Chris, a power plant engineer, concluded that lightning struck a high tension tower at the edge of the grove. The towers are tall and steel, and Saturday night they were wet. “Fortunately,” Chris chuckled, “they’re also grounded.” We lingered over our coffee and managed some restorative laughter at one another’s expense, giving us all an excuse to put off packing our still-wet camps a while longer.
Eddie and I decided to walk out of the grove for a look around. Except for some puddles on low ground there was no evidence of the previous night’s fury. We walked along the gravel road that paralleled the towers, cut under the wires and down the hill toward the office. Old timers who spent the night in RVs in the meadow below were talking about the storm. “Can you believe there were people up on the ridge last night in tents?” one old gent asked another. Eddie flashed a smile: “Yeah, can you believe that?”

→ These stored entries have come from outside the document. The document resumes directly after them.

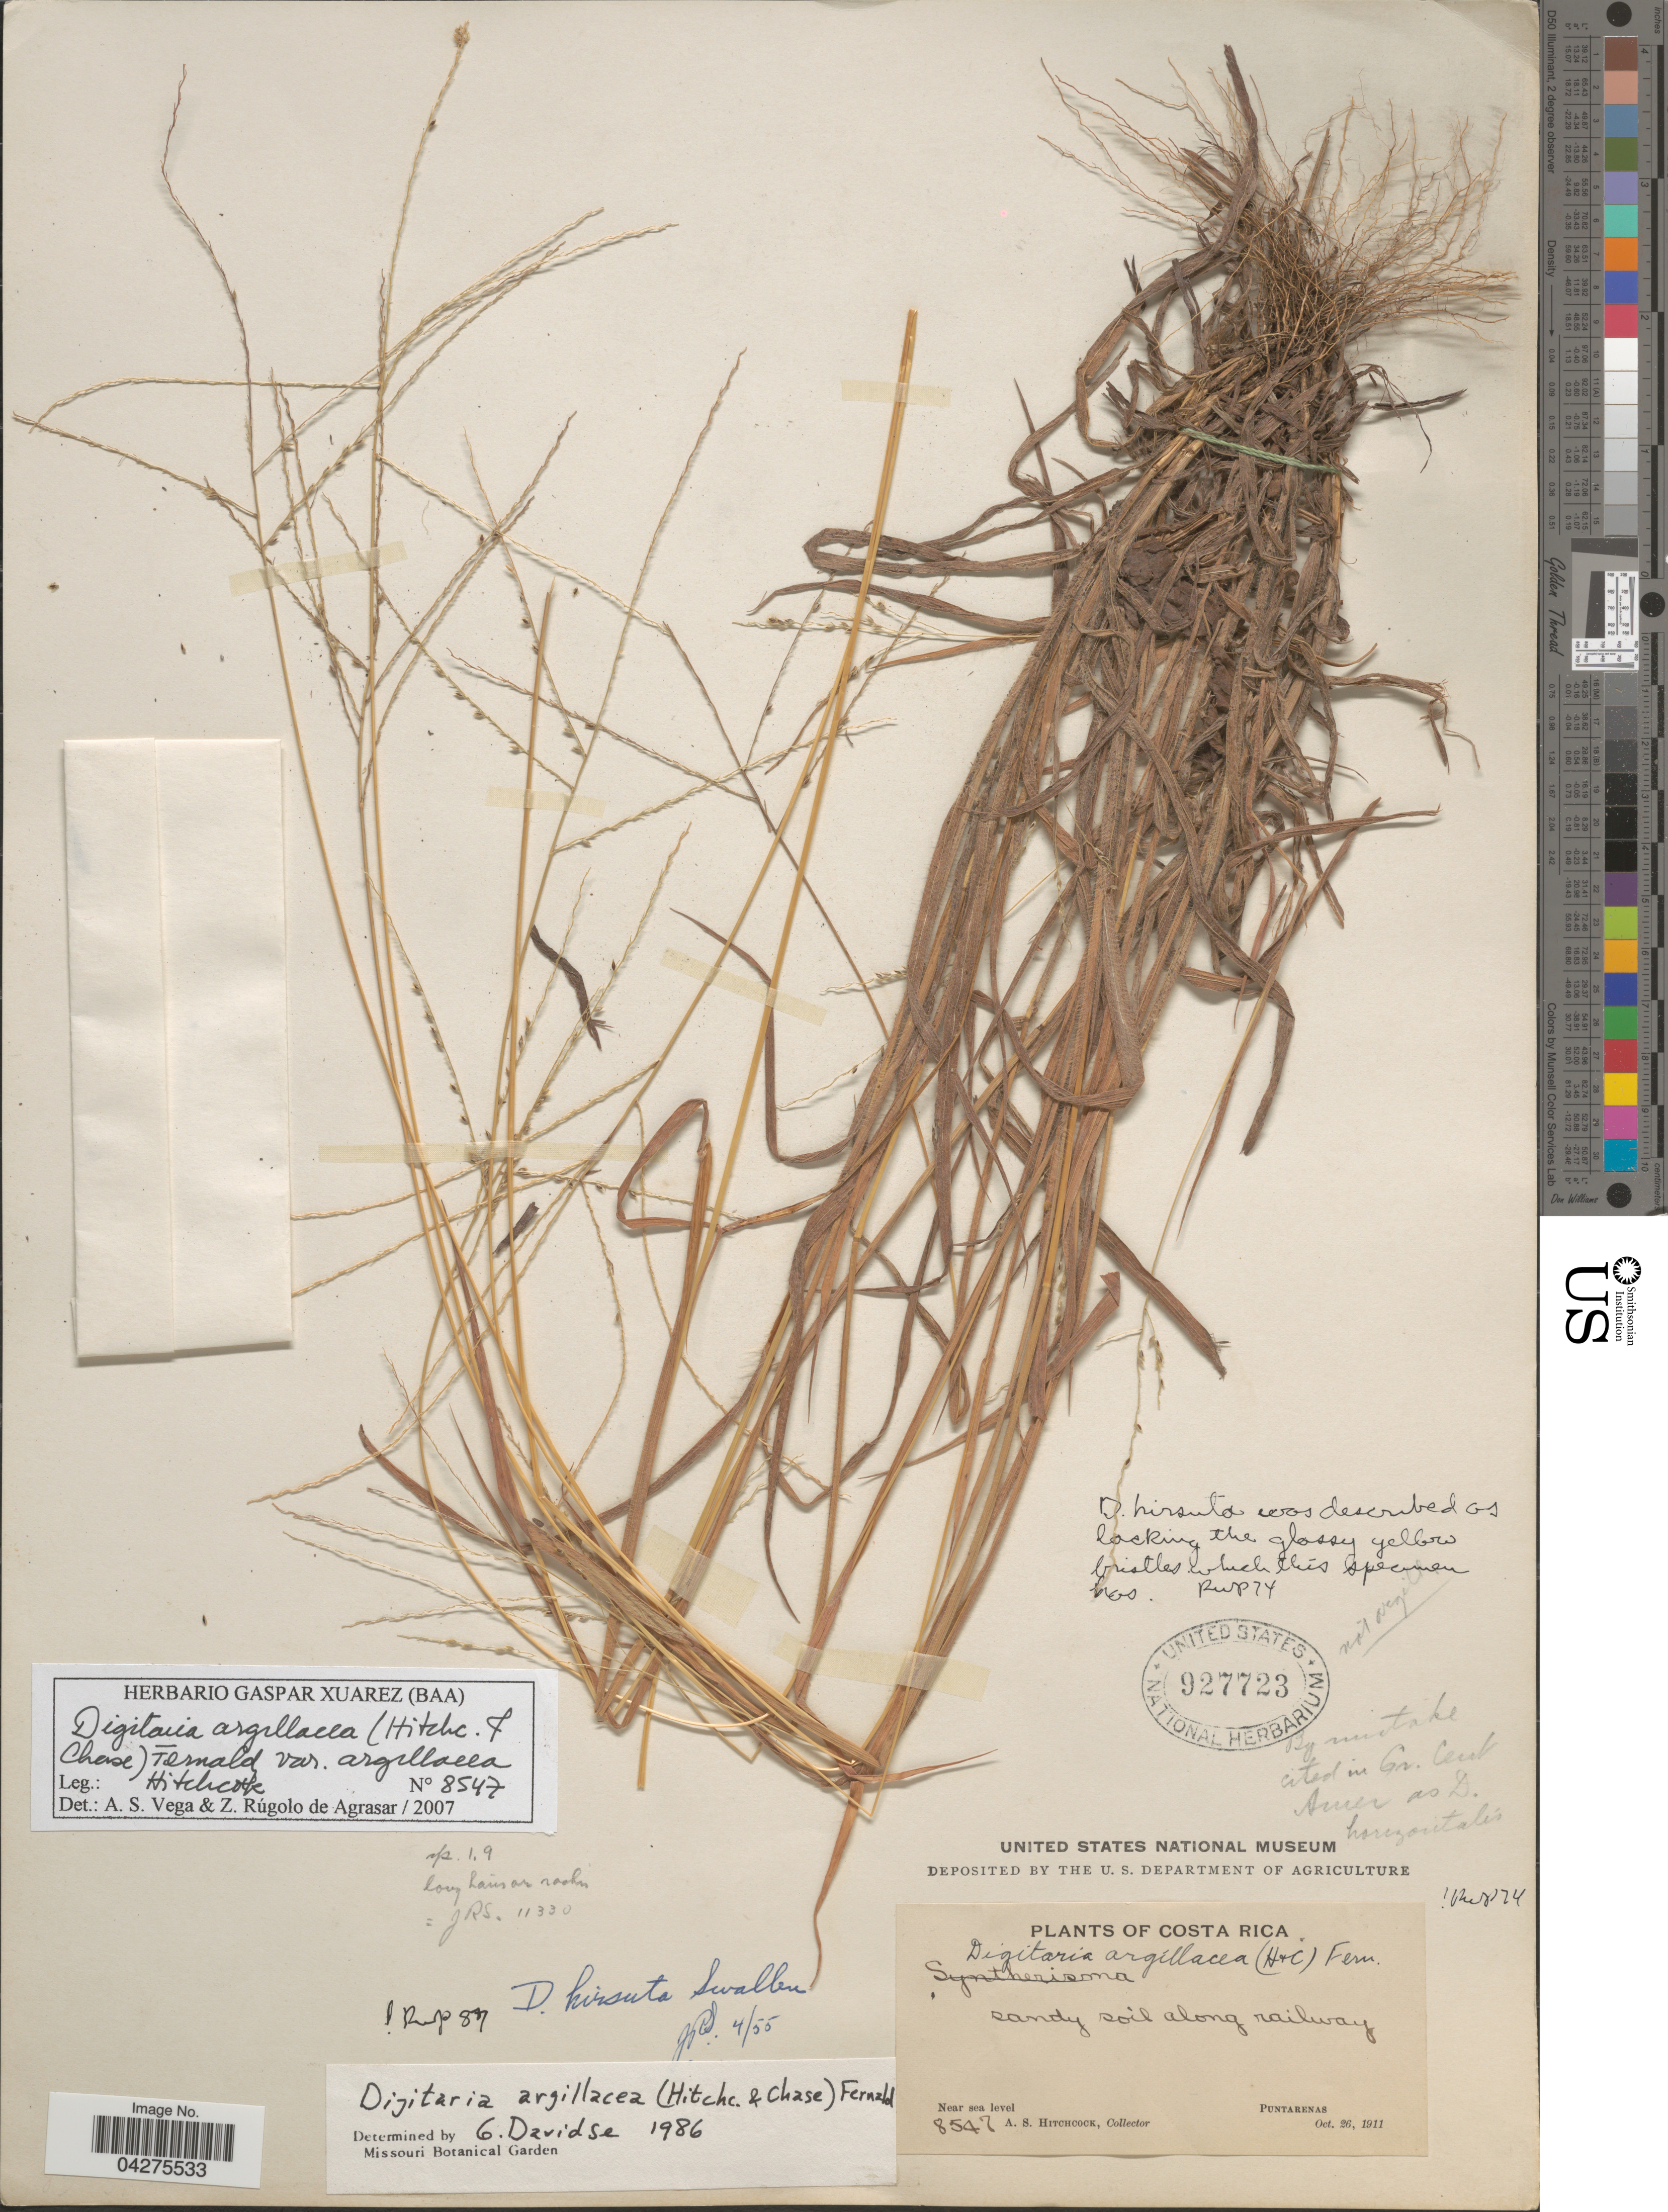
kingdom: Plantae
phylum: Tracheophyta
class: Liliopsida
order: Poales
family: Poaceae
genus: Digitaria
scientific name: Digitaria argillacea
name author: (Hitchc. & Chase) Fernald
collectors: A. S. Hitchcock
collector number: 8574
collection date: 1911-10-26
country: Costa Rica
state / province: Puntarenas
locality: Sandy soil along railway.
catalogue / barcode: US 927723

In a while all those tents were packed. My friends and I said so long and set out on our respective routes home. In atypical fashion I chose the most direct route home, thinking about my wife and daughter constantly, anticipating their greeting when I rolled into my driveway.
That evening a message from John arrived in my inbox. “I spoke to a local at the gas station in Windham,” he wrote. “He saw me on a bike with all my gear and said he hoped I hadn’t been caught in the thunderstorm. He said it was the worst he had seen in forty years.”
Eddie sent a note, too. “That was the most scared I’ve ever been in my life,” he wrote. “I’ve never heard lightning sizzle through the air like that.”
It would suit me fine if I never had another close call with lightning, but perhaps there is a reward for riders who endure Mother Nature’s might: we get to tell better stories.